Task brief: Each record should be given again exactly, and any picture in it left out.

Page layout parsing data
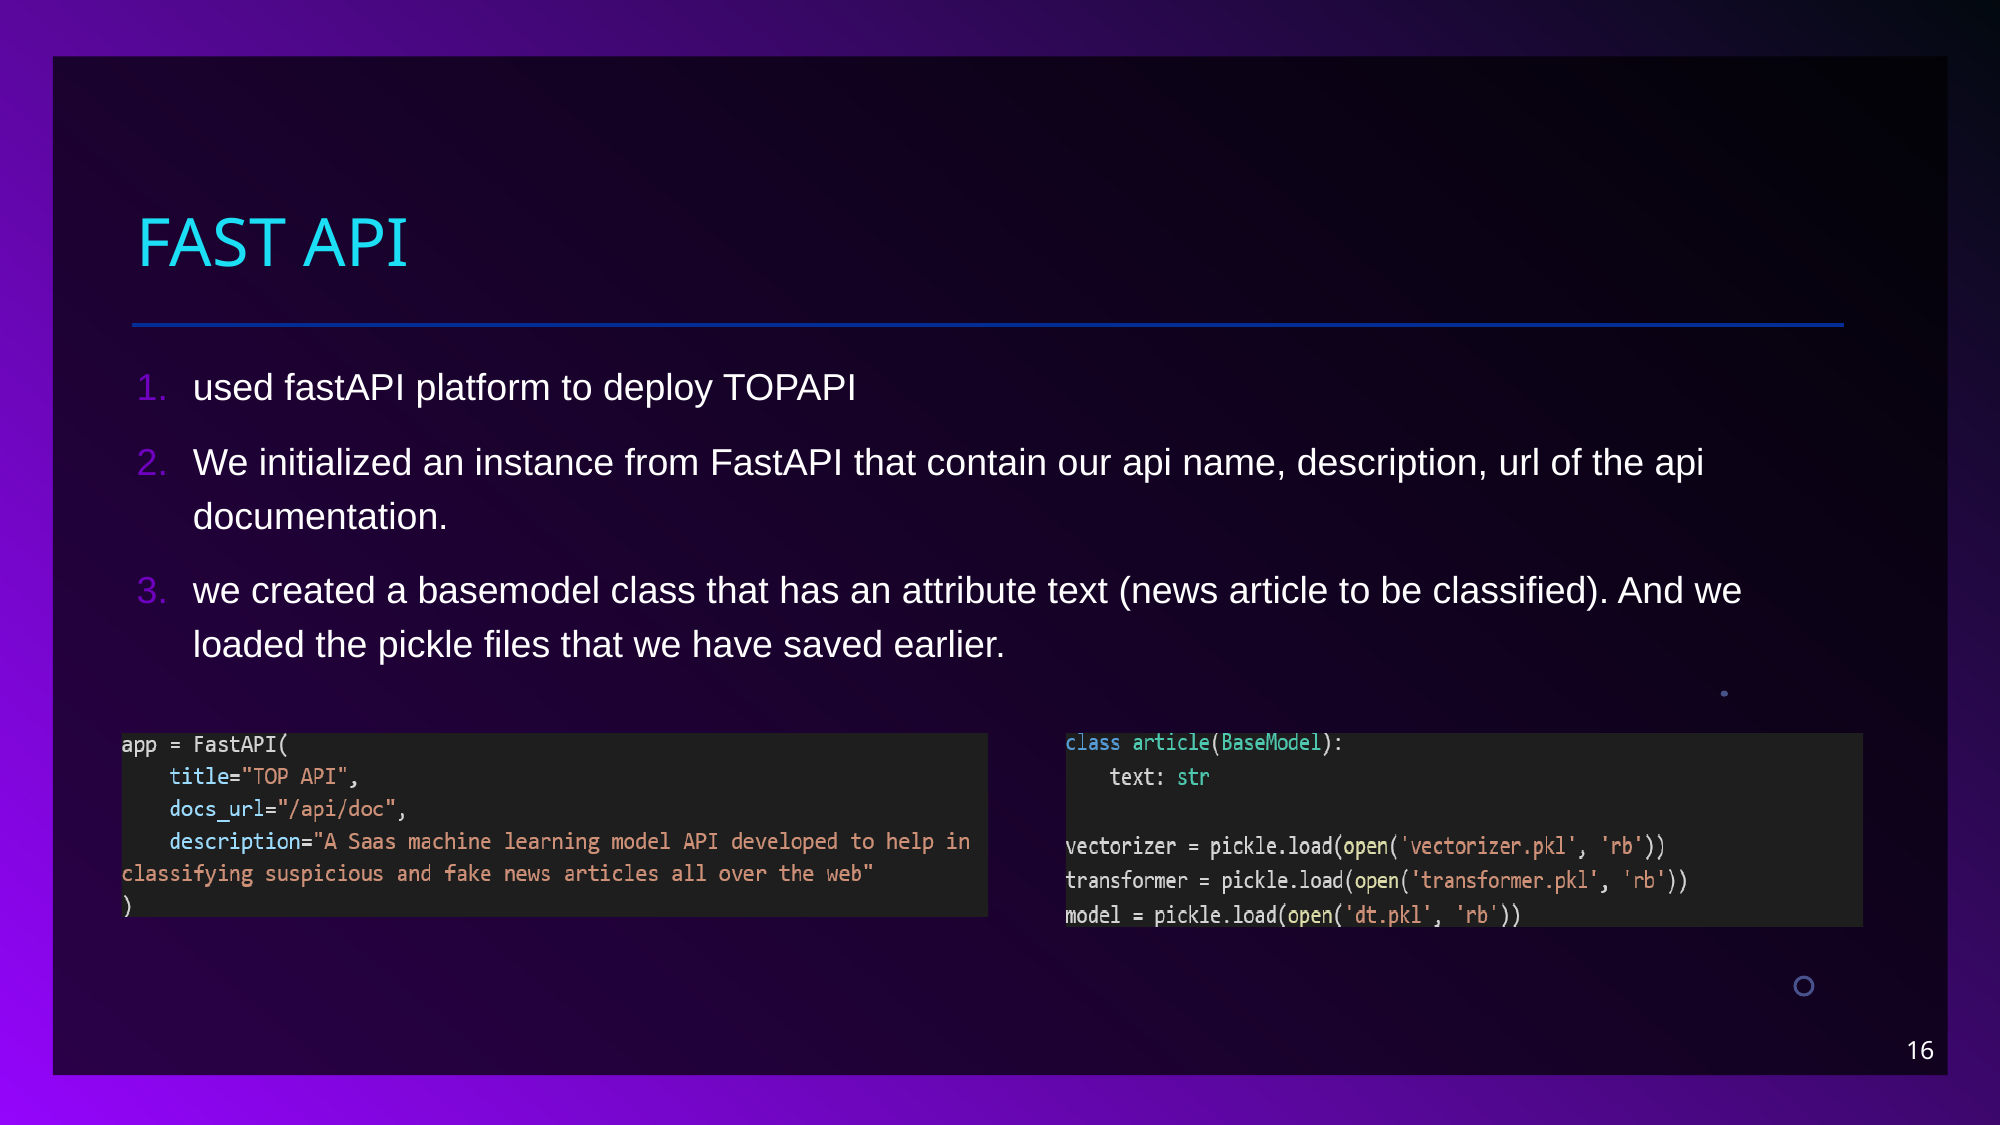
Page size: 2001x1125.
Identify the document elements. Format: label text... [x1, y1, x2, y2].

slide_number 16 [1499, 1021, 1950, 1082]
title Fast api [121, 70, 1845, 289]
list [1065, 733, 1864, 927]
picture [121, 733, 989, 917]
list used fastAPI platform to deploy TOPAPI We initialized an instance from FastAPI that contain our api name, description, url of the api documentation. we created a basemodel class that has an attribute text (news article to be classified). And we loaded the pickle files that we have saved earlier. [121, 346, 1845, 779]
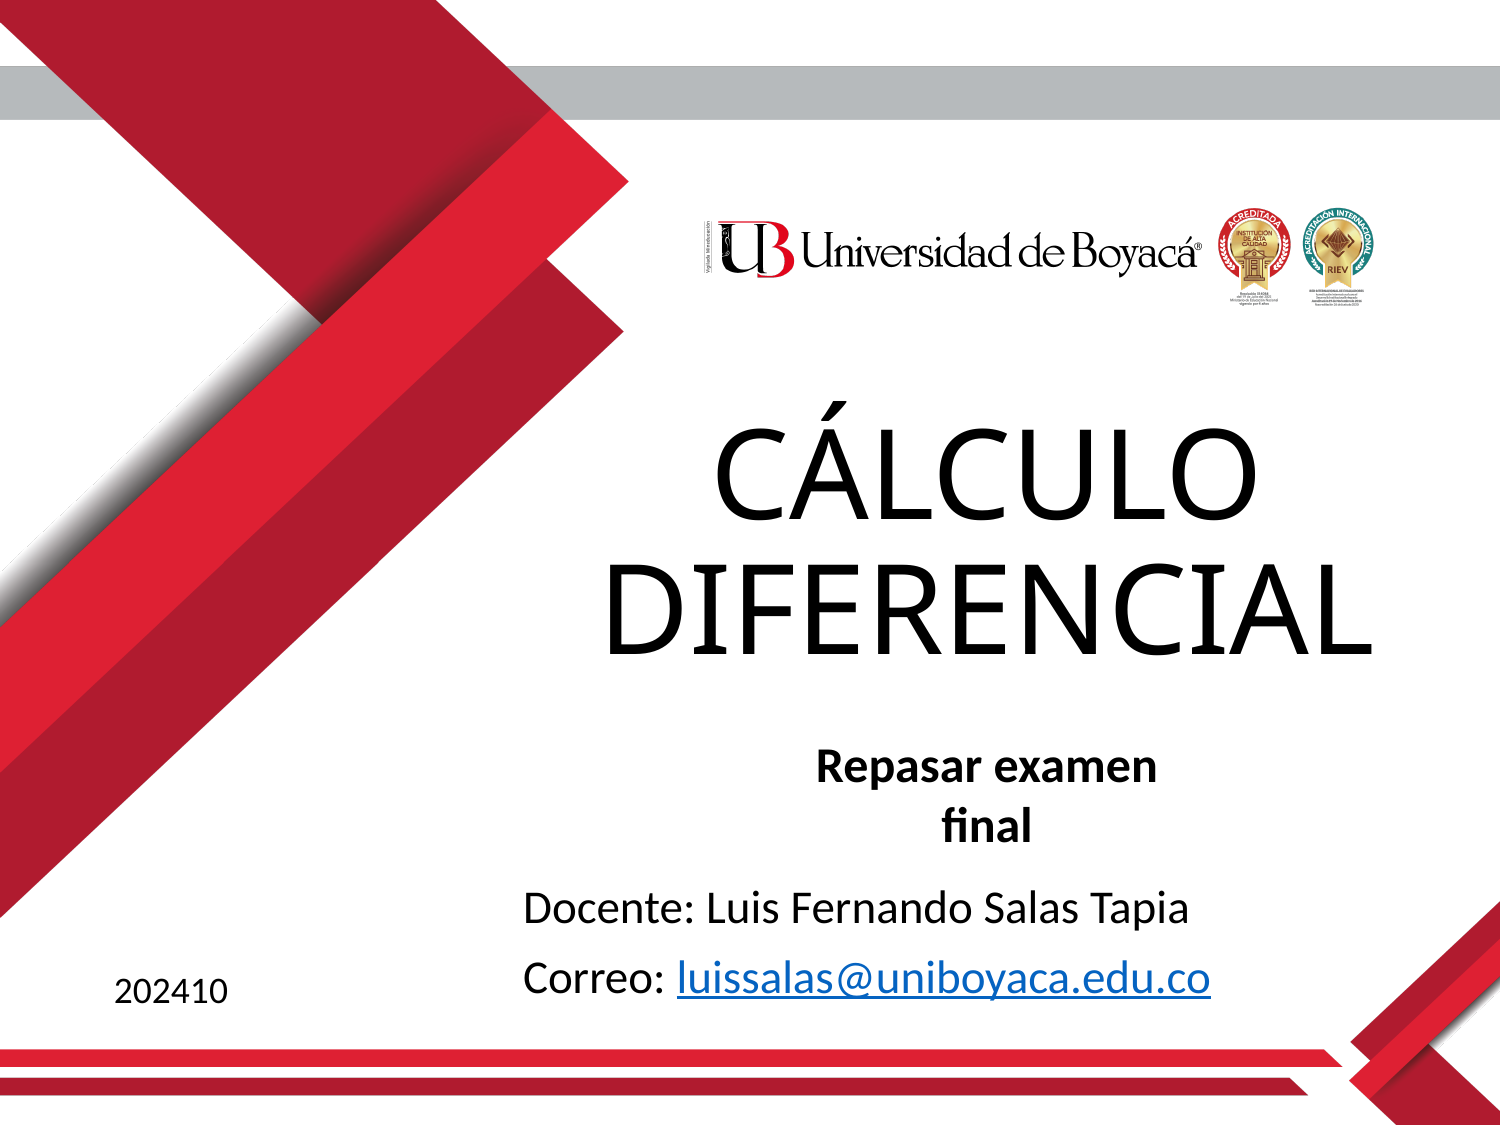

Exercise result:
Page size: 2001x1125.
Identify the document elements. Format: label text... [x1, y1, x2, y2].

slide_number 16 [1499, 1021, 1950, 1082]
title Fast api [121, 70, 1845, 289]
list [1065, 733, 1864, 927]
picture [121, 733, 989, 917]
list used fastAPI platform to deploy TOPAPI We initialized an instance from FastAPI that contain our api name, description, url of the api documentation. we created a basemodel class that has an attribute text (news article to be classified). And we loaded the pickle files that we have saved earlier. [121, 346, 1845, 779]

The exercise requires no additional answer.